After graduating in law in Syria, then in literature and political science in Paris, I used to return regularly to Damascus and Beirut. From 1976 onwards, I could no longer return because I was frowned upon by the Syrian regime due to my disagreement with the Syrian intervention in Lebanon. I then lived for a few years as a foreigner with a residence permit, then I became a French citizen in 1982. I lived for a long time on the border between the Arab world and France. I felt I belonged to both worlds at the same time through my work, my feelings and my desires. I have spanned this border in both directions, continuously moving back and forth.

So you are experiencing life far from Syria as someone in exile?

I am and feel fully Syrian and French. It is not an exile as time goes by, but a very strong attachment that I felt for Syria and which was revived by the Syrian uprising in 2011, as it was for many people.
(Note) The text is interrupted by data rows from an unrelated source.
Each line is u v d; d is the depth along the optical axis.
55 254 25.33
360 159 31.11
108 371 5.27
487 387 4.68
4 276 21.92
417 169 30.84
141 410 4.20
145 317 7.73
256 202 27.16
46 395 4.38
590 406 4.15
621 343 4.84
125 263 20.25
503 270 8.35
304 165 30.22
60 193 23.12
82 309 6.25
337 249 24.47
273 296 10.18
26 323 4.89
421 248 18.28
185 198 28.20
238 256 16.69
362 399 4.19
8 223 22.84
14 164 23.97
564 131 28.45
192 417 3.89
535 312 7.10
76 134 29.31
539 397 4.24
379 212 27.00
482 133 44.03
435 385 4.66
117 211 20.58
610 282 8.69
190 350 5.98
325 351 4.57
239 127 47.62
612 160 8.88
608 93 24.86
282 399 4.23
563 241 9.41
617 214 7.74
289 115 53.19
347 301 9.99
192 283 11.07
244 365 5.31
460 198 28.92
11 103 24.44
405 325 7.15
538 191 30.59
What are your links with poetry?

As a young man, I wrote poetry and before coming to France, in 1964, I published a booklet of poetry — of which I am rather ashamed today — A Piece of Sun (Kitʻat shams). However, my taste for classical poetry remained intact. I have always been keen to publish classical poetry, not just contemporary. In the early 1960s, while still a high school student, I followed closely the Arab poetry revolution that was underway and had built up a rather impressive Arabic bookcase of those early years of the poetry revolution.

How important is the poetry collection within Sindbad to you in terms of editorial policy?

From the very beginning of my work at Sindbad, I have been keen to publish contemporary Arab poets. I wanted to fill a gap: poetry was often published by small publishing houses on fine paper for limited and small sales. There were no reputable publishers of classical Arabic poetry in Europe except in Spain. But in France, for contemporary poetry, I did not see any publishing in normal formats for the general public. There were the two great tenors: Adonis at Sindbad and Mahmoud Darwish, who was the poet of Actes Sud. Pierre Bernard was not an Arabist but he was advised by scholars Jacques Berque and André Miquel, and assisted by Abdelwahab Meddeb and Claudine Rouleau. Thus, he gained access to classical poetry and published a small anthology of Abu Nuwas, the Muʻallaqat translated by Berque, and a small anthology of Sayyab translated by Miquel. When I arrived at Actes Sud, I re-edited Berque’s Muʻallaqat (even though it was not my favorite translation), Majnun, Bewitched by Layla and Adonis. Then I added anthologies of classical poetry and pre-Islamic poetry, as well as an anthology of Mutanabbi and Maʻarri of which I am proud.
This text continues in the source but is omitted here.